Will you extract the entries word for word? Images should not appear in the copy.

** Opening MATERIAL FOR THIS TASK block **

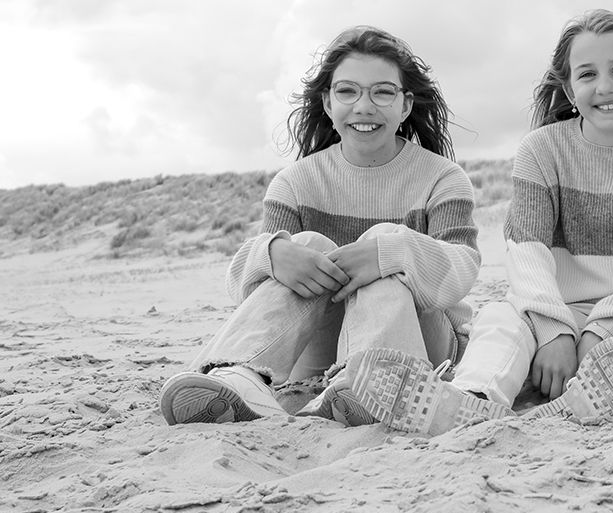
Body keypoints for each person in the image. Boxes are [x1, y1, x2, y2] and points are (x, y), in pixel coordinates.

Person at [343, 9, 613, 436]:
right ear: (569, 88)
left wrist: (598, 334)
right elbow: (526, 252)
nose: (604, 87)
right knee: (498, 316)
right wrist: (555, 332)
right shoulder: (541, 150)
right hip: (547, 308)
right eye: (587, 75)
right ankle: (473, 399)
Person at [159, 27, 480, 427]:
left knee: (385, 241)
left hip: (418, 346)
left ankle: (371, 383)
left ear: (405, 104)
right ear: (328, 102)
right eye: (348, 92)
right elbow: (246, 293)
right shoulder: (295, 183)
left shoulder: (442, 177)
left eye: (382, 92)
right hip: (320, 351)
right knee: (299, 244)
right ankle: (240, 376)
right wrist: (272, 257)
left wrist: (387, 255)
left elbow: (463, 268)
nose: (364, 106)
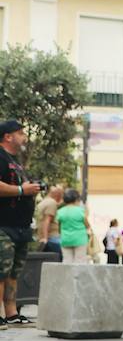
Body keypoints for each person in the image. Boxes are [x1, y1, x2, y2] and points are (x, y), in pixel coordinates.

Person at [0, 119, 42, 325]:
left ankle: (11, 314)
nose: (24, 137)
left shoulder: (15, 161)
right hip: (3, 225)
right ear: (8, 136)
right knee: (1, 270)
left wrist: (30, 189)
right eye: (20, 133)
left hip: (21, 227)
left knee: (13, 273)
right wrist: (20, 190)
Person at [56, 189, 93, 263]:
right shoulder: (80, 211)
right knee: (80, 260)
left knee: (67, 260)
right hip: (80, 239)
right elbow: (87, 225)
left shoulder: (60, 211)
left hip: (65, 239)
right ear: (76, 200)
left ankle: (67, 271)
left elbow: (59, 226)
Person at [35, 185, 62, 255]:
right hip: (52, 237)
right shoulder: (52, 203)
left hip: (41, 237)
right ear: (57, 194)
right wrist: (45, 238)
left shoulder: (43, 202)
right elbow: (47, 221)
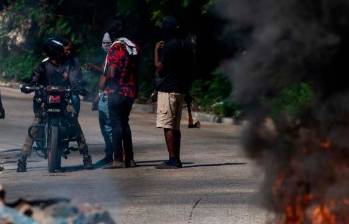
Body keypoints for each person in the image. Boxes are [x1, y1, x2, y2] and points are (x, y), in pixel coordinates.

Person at [17, 37, 93, 172]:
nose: (66, 52)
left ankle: (86, 156)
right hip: (46, 100)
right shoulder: (44, 64)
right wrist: (28, 86)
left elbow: (75, 80)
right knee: (35, 124)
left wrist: (79, 88)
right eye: (63, 50)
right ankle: (22, 159)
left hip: (64, 100)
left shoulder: (71, 63)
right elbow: (34, 79)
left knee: (73, 121)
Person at [154, 16, 195, 169]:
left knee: (168, 125)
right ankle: (176, 158)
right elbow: (191, 68)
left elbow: (159, 67)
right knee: (175, 126)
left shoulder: (169, 46)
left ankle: (173, 160)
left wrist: (156, 51)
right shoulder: (186, 45)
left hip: (168, 89)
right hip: (181, 89)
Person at [99, 20, 139, 168]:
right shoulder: (132, 46)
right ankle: (130, 158)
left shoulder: (115, 48)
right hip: (130, 91)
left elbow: (113, 71)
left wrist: (106, 77)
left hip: (116, 92)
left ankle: (118, 159)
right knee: (125, 124)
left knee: (116, 125)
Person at [85, 32, 114, 166]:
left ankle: (112, 155)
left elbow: (107, 75)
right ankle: (112, 153)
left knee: (108, 127)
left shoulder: (113, 57)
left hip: (109, 95)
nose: (106, 45)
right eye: (104, 42)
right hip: (106, 95)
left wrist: (95, 68)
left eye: (108, 43)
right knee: (108, 127)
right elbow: (104, 79)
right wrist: (98, 96)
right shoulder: (109, 56)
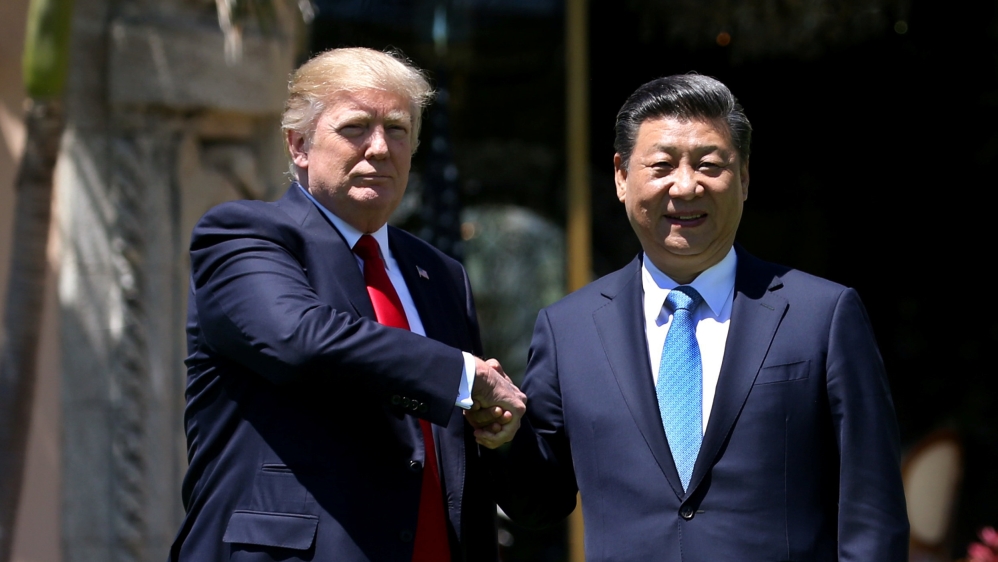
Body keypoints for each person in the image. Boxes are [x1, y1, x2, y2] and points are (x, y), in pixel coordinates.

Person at [491, 74, 909, 560]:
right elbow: (538, 501)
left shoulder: (822, 315)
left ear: (745, 177)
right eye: (662, 165)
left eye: (710, 165)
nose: (686, 186)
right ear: (622, 176)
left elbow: (872, 513)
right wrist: (502, 436)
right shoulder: (569, 330)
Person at [169, 47, 525, 562]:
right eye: (355, 127)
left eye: (398, 130)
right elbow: (300, 339)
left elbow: (452, 443)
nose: (379, 148)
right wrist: (464, 378)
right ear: (299, 144)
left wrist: (495, 424)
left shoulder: (441, 275)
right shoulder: (245, 236)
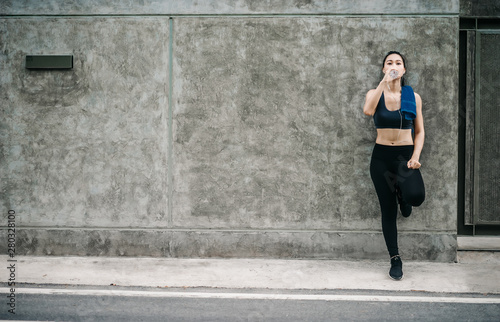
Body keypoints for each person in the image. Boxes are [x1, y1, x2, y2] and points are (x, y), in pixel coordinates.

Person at [362, 51, 426, 280]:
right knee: (387, 211)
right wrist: (383, 83)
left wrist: (416, 154)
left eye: (398, 63)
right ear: (383, 68)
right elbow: (368, 111)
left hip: (404, 156)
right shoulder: (374, 93)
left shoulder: (413, 97)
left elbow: (419, 131)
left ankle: (404, 197)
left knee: (416, 197)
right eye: (389, 63)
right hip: (381, 157)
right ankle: (395, 258)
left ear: (404, 70)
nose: (393, 66)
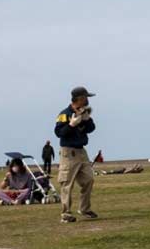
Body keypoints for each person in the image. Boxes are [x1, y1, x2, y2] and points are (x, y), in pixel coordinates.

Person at [54, 86, 98, 223]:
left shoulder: (83, 111)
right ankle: (65, 214)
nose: (87, 100)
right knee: (67, 183)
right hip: (69, 152)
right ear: (79, 98)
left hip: (81, 152)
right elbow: (59, 133)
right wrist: (71, 125)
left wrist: (86, 119)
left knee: (89, 179)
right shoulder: (64, 114)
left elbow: (91, 129)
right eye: (85, 97)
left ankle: (84, 209)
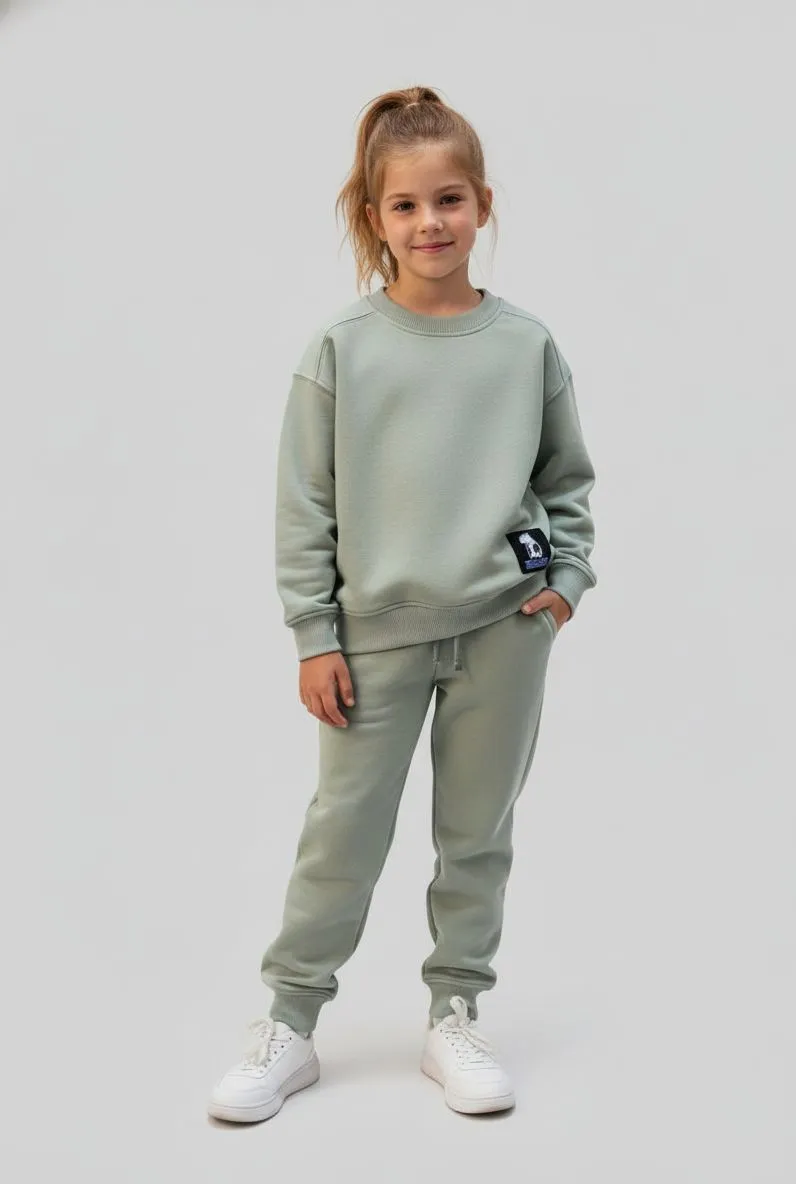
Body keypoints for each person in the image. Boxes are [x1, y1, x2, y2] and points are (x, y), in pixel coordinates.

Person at [207, 84, 598, 1123]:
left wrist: (559, 584)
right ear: (372, 216)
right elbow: (306, 504)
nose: (432, 222)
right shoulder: (343, 348)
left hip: (503, 631)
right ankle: (290, 1022)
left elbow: (563, 481)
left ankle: (455, 1011)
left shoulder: (525, 345)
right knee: (343, 831)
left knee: (477, 833)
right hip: (372, 640)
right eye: (407, 205)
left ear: (483, 205)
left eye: (450, 199)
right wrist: (314, 634)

** Closing MATERIAL FOR THIS TASK block **

SOLUTION TO THIS TASK →
Body keypoints for each person in the image. Boxes are [x1, y1, x2, y2] and points are (x, y), in pixel coordinates.

Person at [343, 9, 613, 436]:
right ear: (569, 88)
left wrist: (598, 334)
right elbow: (526, 252)
nose: (604, 87)
right knee: (498, 316)
right wrist: (555, 332)
right shoulder: (541, 150)
right hip: (547, 308)
right eye: (587, 75)
right ankle: (473, 399)
Person at [159, 27, 480, 427]:
left knee: (385, 241)
left hip: (418, 346)
left ankle: (371, 383)
left ear: (405, 104)
right ear: (328, 102)
right eye: (348, 92)
right elbow: (246, 293)
right shoulder: (295, 183)
left shoulder: (442, 177)
left eye: (382, 92)
right hip: (320, 351)
right knee: (299, 244)
right ankle: (240, 376)
right wrist: (272, 257)
left wrist: (387, 255)
left elbow: (463, 268)
nose: (364, 106)
Body keypoints for each person in the image. Boxes are [x1, y1, x2, y2] and points are (x, y), in pixel coordinates.

Person at [0, 119, 42, 325]:
left ankle: (11, 314)
nose: (24, 137)
left shoulder: (15, 161)
right hip: (3, 225)
right ear: (8, 136)
right knee: (1, 270)
left wrist: (30, 189)
right eye: (20, 133)
left hip: (21, 227)
left knee: (13, 273)
right wrist: (20, 190)
Person at [56, 189, 93, 263]:
right shoulder: (80, 211)
right knee: (80, 260)
left knee: (67, 260)
right hip: (80, 239)
right elbow: (87, 225)
left shoulder: (60, 211)
left hip: (65, 239)
right ear: (76, 200)
left ankle: (67, 271)
left elbow: (59, 226)
Person at [35, 185, 62, 255]:
right hip: (52, 237)
right shoulder: (52, 203)
left hip: (41, 237)
right ear: (57, 194)
right wrist: (45, 238)
left shoulder: (43, 202)
right elbow: (47, 221)
Body keypoints for each person in the image. Boxes are [x1, y1, x2, y2] and points are (x, y), in pixel coordinates.

Person at [17, 37, 93, 172]:
nose: (66, 52)
left ankle: (86, 156)
right hip: (46, 100)
right shoulder: (44, 64)
right wrist: (28, 86)
left elbow: (75, 80)
right knee: (35, 124)
left wrist: (79, 88)
right eye: (63, 50)
right ankle: (22, 159)
left hip: (64, 100)
left shoulder: (71, 63)
right elbow: (34, 79)
left knee: (73, 121)
Person at [154, 16, 195, 169]:
left knee: (168, 125)
right ankle: (176, 158)
right elbow: (191, 68)
left elbow: (159, 67)
right knee: (175, 126)
left shoulder: (169, 46)
left ankle: (173, 160)
left wrist: (156, 51)
right shoulder: (186, 45)
left hip: (168, 89)
right hip: (181, 89)
Person at [99, 20, 139, 168]:
right shoulder: (132, 46)
right ankle: (130, 158)
left shoulder: (115, 48)
right hip: (130, 91)
left elbow: (113, 71)
left wrist: (106, 77)
left hip: (116, 92)
left ankle: (118, 159)
right knee: (125, 124)
left knee: (116, 125)
Person at [85, 32, 114, 166]:
left ankle: (112, 155)
left elbow: (107, 75)
right ankle: (112, 153)
left knee: (108, 127)
left shoulder: (113, 57)
left hip: (109, 95)
nose: (106, 45)
right eye: (104, 42)
right hip: (106, 95)
left wrist: (95, 68)
left eye: (108, 43)
right knee: (108, 127)
right elbow: (104, 79)
right wrist: (98, 96)
right shoulder: (109, 56)
Body keypoints for each person in the image. Boxes are [x1, y1, x2, y2] and points are (x, y), in pixel coordinates.

Person at [491, 74, 909, 560]:
right elbow: (538, 501)
left shoulder: (822, 315)
left ear: (745, 177)
right eye: (662, 165)
left eye: (710, 165)
nose: (686, 186)
right ear: (622, 176)
left elbow: (872, 513)
right wrist: (502, 436)
right shoulder: (569, 330)
Person at [169, 47, 525, 562]:
right eye: (355, 127)
left eye: (398, 130)
right elbow: (300, 339)
left elbow: (452, 443)
nose: (379, 148)
right wrist: (464, 378)
right ear: (299, 144)
left wrist: (495, 424)
left shoulder: (441, 275)
right shoulder: (245, 236)
Body keypoints for each person in the image. Boxes are [x1, y1, x2, y2] and points are (x, y), in pixel coordinates.

Person at [362, 51, 426, 280]:
right knee: (387, 211)
right wrist: (383, 83)
left wrist: (416, 154)
left eye: (398, 63)
right ear: (383, 68)
right elbow: (368, 111)
left hip: (404, 156)
right shoulder: (374, 93)
left shoulder: (413, 97)
left elbow: (419, 131)
left ankle: (404, 197)
left knee: (416, 197)
right eye: (389, 63)
right hip: (381, 157)
right ankle: (395, 258)
left ear: (404, 70)
nose: (393, 66)
Body keypoints for each person in the image. Boxes are [x1, y1, x2, y2] and points are (x, y), in pixel coordinates.

Person at [54, 86, 98, 223]:
left shoulder: (83, 111)
right ankle: (65, 214)
nose: (87, 100)
right knee: (67, 183)
right hip: (69, 152)
right ear: (79, 98)
left hip: (81, 152)
right elbow: (59, 133)
right wrist: (71, 125)
left wrist: (86, 119)
left knee: (89, 179)
right shoulder: (64, 114)
left elbow: (91, 129)
right eye: (85, 97)
left ankle: (84, 209)
Body keypoints for each person in the image. Boxes are [x1, y1, x2, y2] and points are (x, y), in pixel coordinates.

Person at [207, 84, 598, 1123]:
left wrist: (559, 584)
right ear: (372, 216)
right elbow: (306, 504)
nose: (432, 222)
right shoulder: (343, 348)
left hip: (503, 631)
right ankle: (290, 1022)
left elbow: (563, 481)
left ankle: (455, 1011)
left shoulder: (525, 345)
right knee: (343, 831)
left knee: (477, 833)
right hip: (372, 640)
right eye: (407, 205)
left ear: (483, 205)
left eye: (450, 199)
right wrist: (314, 634)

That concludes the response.